Мужичок начинает вертеть головой и
нюхать воздух. Нюхает, нюхает, сопит… Кажется, унюхивает.
Поворачивается к своему нанимателю и, пошмыгав носом, говорит:
- Кажись, доехали, барин. Болото
завоняло уже.
Ратибор мог бы ему сказать, что ехать
по их уговору можно ещё версты две, он мог бы настоять на том, но
хочет уже пройтись, размяться, да и, признаться, возница ему своей
болтовнёй поднадоел. И тогда шиноби говорит мужику, выбирая
взглядом место посуше:
- Отлично. Давай-ка встанем мы на том
пригорке.
- Как скажете, барин, – возница
доволен тому, что скоро уже сможет повернуть и поехать из этих мест
обратно к дому.
И через несколько минут
подбадриваемый уколами в круп козлолось втаскивает тележку на
холмик, что возвышается над окрестностями, и там, на сухом, она
останавливается. И шиноби, потянувшись и потом напрягая члены для
стимуляции кровообращения, начинает выбираться из повозки. Его
удобные и примотанные к ногам гэта очень высоки, бруски под
подошвой достигают десяти сантиметров, эта обувь отлично подходит к
мягким грунтам. Шиноби часто носят именно такие сандалии из-за их
устойчивости в любой грязи или даже в воде по колено. Устойчивость
многого стоит, при их-то неспокойном ремесле. Он ставит одну за
другой сандалии на подножку повозки и затягивает покрепче ремни,
что крепят обувь к ступням ног. Потом поправляет свои на удивление
белые онучи, которые в окружающей грязи и сырости выглядят просто
фантастически.
Затем шиноби берёт копьё, а потом и
свою большую, сплетённую из коры ивы, заплечную торбу.
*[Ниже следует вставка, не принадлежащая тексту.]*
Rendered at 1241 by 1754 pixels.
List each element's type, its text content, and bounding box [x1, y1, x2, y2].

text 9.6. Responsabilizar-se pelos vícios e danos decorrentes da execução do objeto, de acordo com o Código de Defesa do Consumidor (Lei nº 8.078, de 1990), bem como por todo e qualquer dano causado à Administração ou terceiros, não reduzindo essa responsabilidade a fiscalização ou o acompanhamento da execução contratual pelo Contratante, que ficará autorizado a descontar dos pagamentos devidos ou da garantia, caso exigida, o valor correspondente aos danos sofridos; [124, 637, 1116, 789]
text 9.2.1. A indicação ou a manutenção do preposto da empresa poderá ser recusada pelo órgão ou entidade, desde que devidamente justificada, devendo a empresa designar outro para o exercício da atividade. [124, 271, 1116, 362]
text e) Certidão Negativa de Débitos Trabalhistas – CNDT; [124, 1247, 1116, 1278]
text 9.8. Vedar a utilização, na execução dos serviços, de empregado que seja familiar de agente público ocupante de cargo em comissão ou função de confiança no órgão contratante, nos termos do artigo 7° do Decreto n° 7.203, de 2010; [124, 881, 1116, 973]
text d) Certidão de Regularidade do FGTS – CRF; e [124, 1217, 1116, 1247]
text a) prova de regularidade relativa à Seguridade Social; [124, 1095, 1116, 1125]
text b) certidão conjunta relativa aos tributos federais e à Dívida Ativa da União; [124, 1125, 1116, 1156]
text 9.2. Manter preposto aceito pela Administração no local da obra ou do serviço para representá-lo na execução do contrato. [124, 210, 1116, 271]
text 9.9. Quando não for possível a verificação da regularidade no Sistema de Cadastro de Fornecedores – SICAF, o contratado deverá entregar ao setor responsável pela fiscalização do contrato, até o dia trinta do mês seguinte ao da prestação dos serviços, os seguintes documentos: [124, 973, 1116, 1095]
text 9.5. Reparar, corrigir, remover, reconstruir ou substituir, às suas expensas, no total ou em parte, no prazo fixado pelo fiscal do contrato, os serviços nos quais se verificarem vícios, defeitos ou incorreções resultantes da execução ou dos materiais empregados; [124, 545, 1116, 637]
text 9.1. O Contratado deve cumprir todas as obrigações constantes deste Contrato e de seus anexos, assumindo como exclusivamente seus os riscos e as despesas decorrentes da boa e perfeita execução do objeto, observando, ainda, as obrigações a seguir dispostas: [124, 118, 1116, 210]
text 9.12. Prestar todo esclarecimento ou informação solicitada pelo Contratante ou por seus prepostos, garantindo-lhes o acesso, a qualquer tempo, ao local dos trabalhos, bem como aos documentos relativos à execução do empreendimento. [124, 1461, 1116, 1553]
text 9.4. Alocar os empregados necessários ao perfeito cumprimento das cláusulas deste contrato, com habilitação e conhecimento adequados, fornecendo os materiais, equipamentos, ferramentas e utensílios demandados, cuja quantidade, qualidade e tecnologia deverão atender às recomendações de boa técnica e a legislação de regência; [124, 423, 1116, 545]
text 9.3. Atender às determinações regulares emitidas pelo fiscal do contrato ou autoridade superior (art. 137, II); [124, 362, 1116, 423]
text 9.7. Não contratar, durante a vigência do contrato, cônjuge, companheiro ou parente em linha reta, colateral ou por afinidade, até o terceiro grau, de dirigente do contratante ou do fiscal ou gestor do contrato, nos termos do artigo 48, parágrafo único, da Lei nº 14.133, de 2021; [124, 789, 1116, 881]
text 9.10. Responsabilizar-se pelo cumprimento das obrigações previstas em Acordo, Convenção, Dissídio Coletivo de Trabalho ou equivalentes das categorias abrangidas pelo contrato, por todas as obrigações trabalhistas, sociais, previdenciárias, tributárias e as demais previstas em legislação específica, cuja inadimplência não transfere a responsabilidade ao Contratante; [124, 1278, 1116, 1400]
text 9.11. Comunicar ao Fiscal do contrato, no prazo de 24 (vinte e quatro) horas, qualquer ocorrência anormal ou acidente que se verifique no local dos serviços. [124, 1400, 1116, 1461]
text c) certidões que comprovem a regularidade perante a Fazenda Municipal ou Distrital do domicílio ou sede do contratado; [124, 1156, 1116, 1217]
Закидывает
её за спину.
Копьё, вакидзаси за широким красивым
кушаком, торба за плечами, очки на носу, перчатки на руках, а
сугэгасу на голове. Всё, молодой человек готов продолжить путь
пешком.
- Барин, а барин, - начинает возница
заискивающе.
- Чего тебе, возничий? – интересуется
Ратибор, хотя прекрасно знает, о чём заговорит мужик. И, конечно
же, он оказывается прав в своих догадках.
- А на чаёк не поспособствуете? –
ласково улыбается мужик.
- Ты не довёз меня. На чай не
заслужил. Пей воду из болота, – говорит шиноби твёрдо, а сам
расправляет лямки торбы на плечах, готовясь к долгому пути.
- Эх, барин, - сокрушается мужик. Но
тут же надежда в нём оживает вновь, и он продолжает: - А может, по
доброте всё-таки поспособствуете? На чаёк-то?